May 21, 1968, I am blithely walking down Newbury Street or one of those streets frequented by Crazy Jane where the rich people shop, when I see an unusual sight. A group of scruffy dressed young people (that is not the unusual part) are playing recorders, beating drums, and falling down on the sidewalk. (That's the unusual part). Street Theater!.
For the past several months, I'd been part of a rag tag theater company who rehearsed in a church basement and we were in the middle of readying a production of Brecht's The House of Bernarda Alba. This was sometime after my disastrous experiment in conjugal living with Rick the actor in Dorchester, where we pretended to be a young married couple. The landlady was so sweet, I hated to abandon her after only a week, when I realized all of Rick's charms were skin deep. ( know this is so unfair. I'm sure he is a truly kind and humanitarian, loving man, but in those days, it was true passion and radical inspiration I was after).
So things at the Theater Company were decidedly frosty. Rick had even left for a few days himself to go back to Florida and see if his former girlfriend wanted to marry him. She didn't.
I was playing one of the three sisters. I was, you might say, integral to the performance, not because of my stellar acting abilities. A turnip could probably have delivered the lines more convincingly, but because we were a tiny troupe with no one to spare.
But the street theater people intrigued me. so I followed them, as they drummed and fifed and fell down and got up, and finally ended up at a church around the corner. the Arlington Street Church on the corner of Arlington and Boylston Street.
At the top of the stairs two men, flanked by many others. One is in military uniform. Someone has a megaphone and is telling the gathering crowd that they are taking sanctuary in the Church, an ages old custom of providing a safe haven for the persecuted. This was a moment in history.

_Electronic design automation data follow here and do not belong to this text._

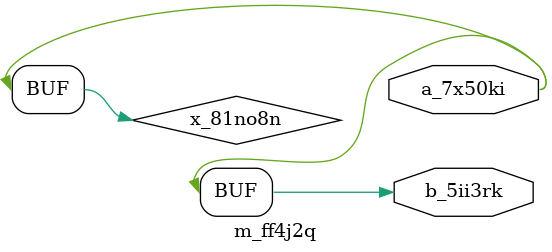
<source format=v>
module m_ff4j2q(output a_7x50ki, output b_5ii3rk);
  wire w_gtfa5h;
  assign w_gtfa5h = a_06orlq ^ b_q8406e;
  // harmless mux
  assign y_ekpl11 = a_06orlq ? w_gtfa5h : b_q8406e;
  wire x_81no8n;
  assign x_81no8n = a_7x50ki;
  assign a_7x50ki = b_5ii3rk;
  assign b_5ii3rk = x_81no8n;
endmodule

</source>
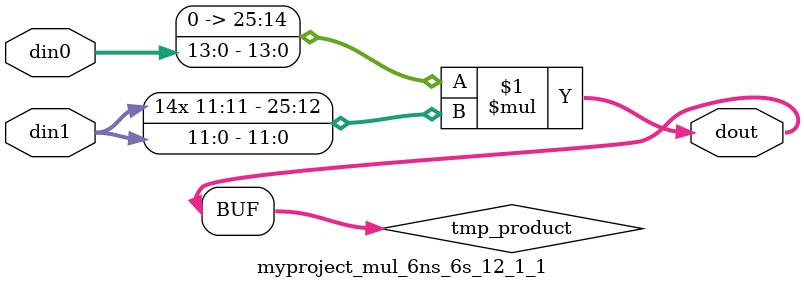
<source format=v>

`timescale 1 ns / 1 ps

 module myproject_mul_6ns_6s_12_1_1(din0, din1, dout);
parameter ID = 1;
parameter NUM_STAGE = 0;
parameter din0_WIDTH = 14;
parameter din1_WIDTH = 12;
parameter dout_WIDTH = 26;

input [din0_WIDTH - 1 : 0] din0; 
input [din1_WIDTH - 1 : 0] din1; 
output [dout_WIDTH - 1 : 0] dout;

wire signed [dout_WIDTH - 1 : 0] tmp_product;

























assign tmp_product = $signed({1'b0, din0}) * $signed(din1);










assign dout = tmp_product;





















endmodule

</source>
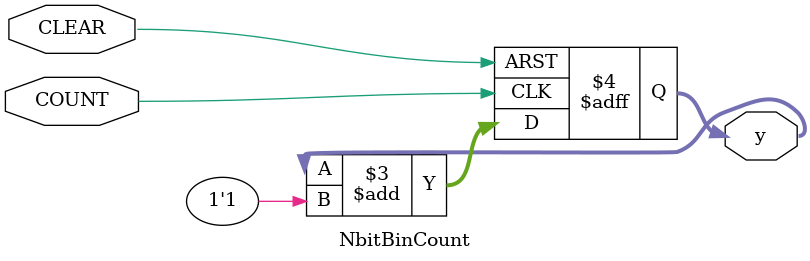
<source format=sv>
module NbitBinCount #(parameter N = 4)
	(
		input COUNT, CLEAR,
		output logic [N-1:0] y 		// y is defined as a register
	);
		always_ff @ (posedge COUNT, negedge CLEAR)
			if (CLEAR==1'b0) y <= 0; 		// y is loaded with all 0's
			else y <= y + 1'b1; 				// y is incremented
endmodule
</source>
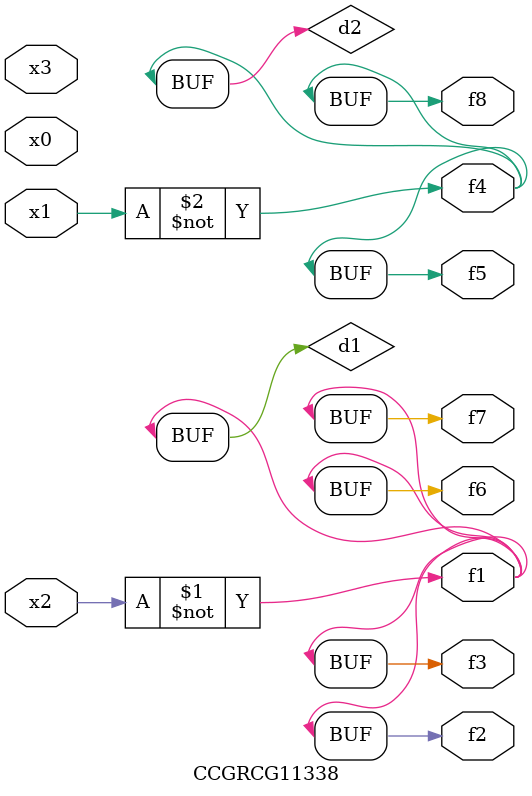
<source format=v>
module CCGRCG11338(
	input x0, x1, x2, x3,
	output f1, f2, f3, f4, f5, f6, f7, f8
);

	wire d1, d2;

	xnor (d1, x2);
	not (d2, x1);
	assign f1 = d1;
	assign f2 = d1;
	assign f3 = d1;
	assign f4 = d2;
	assign f5 = d2;
	assign f6 = d1;
	assign f7 = d1;
	assign f8 = d2;
endmodule

</source>
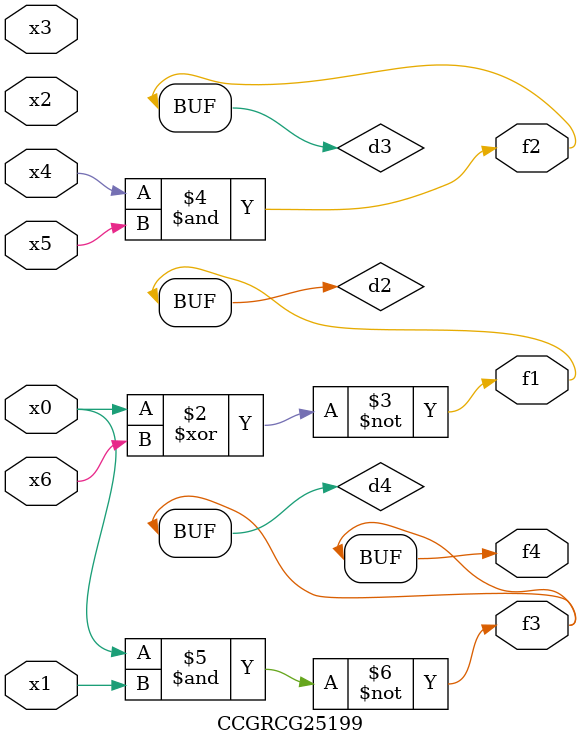
<source format=v>
module CCGRCG25199(
	input x0, x1, x2, x3, x4, x5, x6,
	output f1, f2, f3, f4
);

	wire d1, d2, d3, d4;

	nor (d1, x0);
	xnor (d2, x0, x6);
	and (d3, x4, x5);
	nand (d4, x0, x1);
	assign f1 = d2;
	assign f2 = d3;
	assign f3 = d4;
	assign f4 = d4;
endmodule

</source>
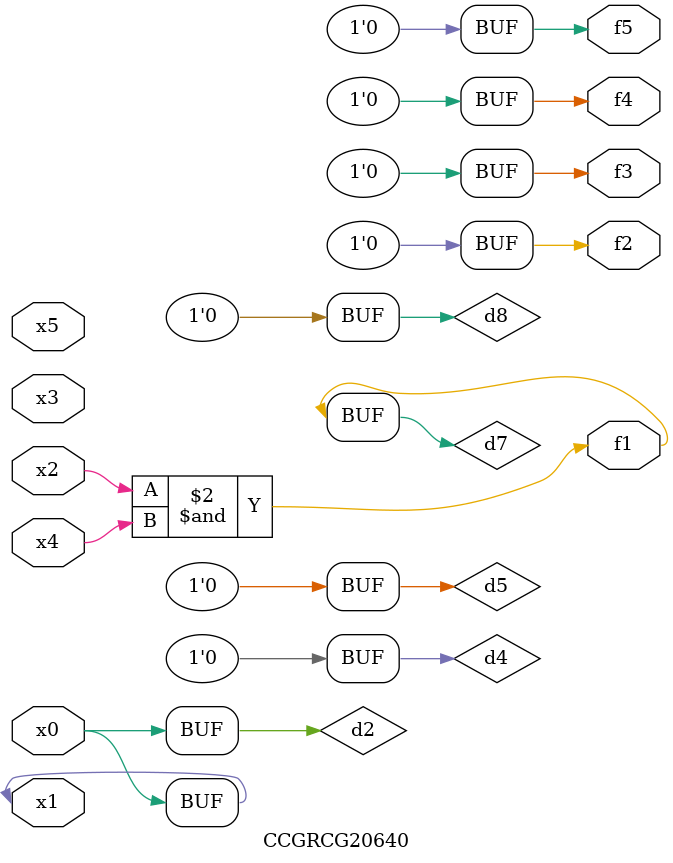
<source format=v>
module CCGRCG20640(
	input x0, x1, x2, x3, x4, x5,
	output f1, f2, f3, f4, f5
);

	wire d1, d2, d3, d4, d5, d6, d7, d8, d9;

	nand (d1, x1);
	buf (d2, x0, x1);
	nand (d3, x2, x4);
	and (d4, d1, d2);
	and (d5, d1, d2);
	nand (d6, d1, d3);
	not (d7, d3);
	xor (d8, d5);
	nor (d9, d5, d6);
	assign f1 = d7;
	assign f2 = d8;
	assign f3 = d8;
	assign f4 = d8;
	assign f5 = d8;
endmodule

</source>
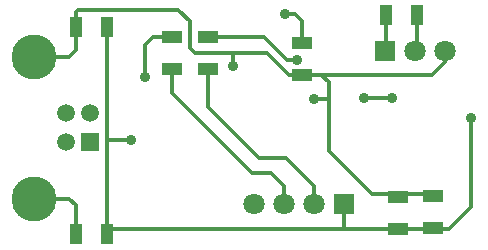
<source format=gbl>
G04 Layer_Physical_Order=2*
G04 Layer_Color=33789*
%FSLAX42Y42*%
%MOMM*%
G71*
G01*
G75*
%ADD13R,1.10X1.70*%
%ADD15C,0.30*%
%ADD16C,1.50*%
%ADD17C,1.80*%
%ADD18R,1.80X1.80*%
%ADD19C,3.80*%
%ADD20R,1.50X1.50*%
%ADD21C,0.90*%
%ADD22R,1.70X1.10*%
D13*
X5100Y6250D02*
D03*
X4830D02*
D03*
X5100Y8000D02*
D03*
X4830D02*
D03*
X7455Y8100D02*
D03*
X7725D02*
D03*
D15*
X6846Y6500D02*
Y6654D01*
X6610Y6890D02*
X6846Y6654D01*
X6380Y6890D02*
X6610D01*
X6592Y6500D02*
Y6658D01*
X6486Y6764D02*
X6592Y6658D01*
X6328Y6764D02*
X6486D01*
X5649Y7443D02*
X6328Y6764D01*
X5949Y7321D02*
X6380Y6890D01*
X5649Y7443D02*
Y7645D01*
X5949Y7321D02*
Y7645D01*
X5485Y7915D02*
X5679D01*
X5420Y7850D02*
X5485Y7915D01*
X5420Y7580D02*
Y7850D01*
X5839Y7783D02*
X6454D01*
X5799Y7823D02*
X5839Y7783D01*
X6454D02*
X6637Y7600D01*
X6750Y7870D02*
Y8050D01*
X6690Y8110D02*
X6750Y8050D01*
X6600Y8110D02*
X6690D01*
X6160Y7670D02*
Y7783D01*
X6621Y7719D02*
X6708D01*
X6425Y7915D02*
X6621Y7719D01*
X5950Y7915D02*
X6425D01*
X7270Y7400D02*
X7510D01*
X7100Y6290D02*
Y6500D01*
X8179Y6479D02*
Y7231D01*
X7990Y6290D02*
X8179Y6479D01*
X5100Y6290D02*
X7990D01*
X5100Y6250D02*
Y6290D01*
X6975Y6955D02*
X7344Y6586D01*
X6975Y6955D02*
Y7534D01*
X7344Y6585D02*
X7860D01*
X6850Y7390D02*
X6975D01*
X7958Y7708D02*
Y7800D01*
X7850Y7600D02*
X7958Y7708D01*
X6909Y7600D02*
X7850D01*
X5100Y6250D02*
Y7050D01*
X5300D01*
X5700Y8150D02*
X5799Y8051D01*
X4850Y8150D02*
X5700D01*
X4830Y8130D02*
X4850Y8150D01*
X4830Y8000D02*
Y8130D01*
X5799Y7823D02*
Y8051D01*
X6750Y7600D02*
X6909D01*
X5100Y7050D02*
Y8000D01*
X5949Y7645D02*
X5950D01*
X6909Y7600D02*
X6975Y7534D01*
X6637Y7600D02*
X6750D01*
X4830Y6250D02*
Y6493D01*
X4775Y6548D02*
X4830Y6493D01*
X4479Y6548D02*
X4775D01*
X5649Y7645D02*
X5650D01*
X4479Y7752D02*
X4775D01*
X4830Y7807D01*
Y8000D01*
X7725Y7821D02*
Y8100D01*
X7455Y7805D02*
Y8100D01*
D16*
X4950Y7275D02*
D03*
X4750D02*
D03*
Y7025D02*
D03*
D17*
X7704Y7800D02*
D03*
X7958D02*
D03*
X6338Y6500D02*
D03*
X6846D02*
D03*
X6592D02*
D03*
D18*
X7450Y7800D02*
D03*
X7100Y6500D02*
D03*
D19*
X4479Y6548D02*
D03*
Y7752D02*
D03*
D20*
X4950Y7025D02*
D03*
D21*
X5420Y7580D02*
D03*
X6160Y7670D02*
D03*
X6600Y8110D02*
D03*
X7510Y7400D02*
D03*
X7270D02*
D03*
X6850Y7390D02*
D03*
X5300Y7050D02*
D03*
X8179Y7231D02*
D03*
X6708Y7719D02*
D03*
D22*
X6750Y7870D02*
D03*
Y7600D02*
D03*
X5650Y7645D02*
D03*
Y7915D02*
D03*
X5950Y7645D02*
D03*
Y7915D02*
D03*
X7860Y6300D02*
D03*
Y6570D02*
D03*
X7560Y6295D02*
D03*
Y6565D02*
D03*
M02*

</source>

They are Bill Chase and Robert Talmanson, Bill a civilian resistor, Tally, as Talmanson was know, AWOL from an unjust war.
The guerrilla theater performers are there in aid of them, of drawing attention to them and their cause. I approach the leader, a woman named Susan. I offer to join their troupe. How can she say no? Volunteers are always welcome, acting talent is optional. I have found the Movement I have been looking for. Direct action, not letter writing, report writing, making phone calls in aid of getting others to go to far off Washington for demonstrations. Right here at home.
And a theater troupe to boot.
Now I must tell Rosemary, the director of our church basement acting group. I can no longer pose as a sister in a Bertolt Brecht play when the real world is beckoning. I am relieved, no more Rick the actor, casting moon eyes at me. But terrified, The wrath of Rosemary is well known. Guilty, as I am leaving them all in the lurch. Can they find a replacement.
As predicted Rosemary is pissed; calls me a prima dona. "But it's for the Movement!" I cry. I am called; I must answer.
She is not impressed. But history is happening on Arlington Street. Surely they can find a stand in for my poor performance, even on short notice. I leave one church basement rehearsal space and head for another church's nave and sanctuary.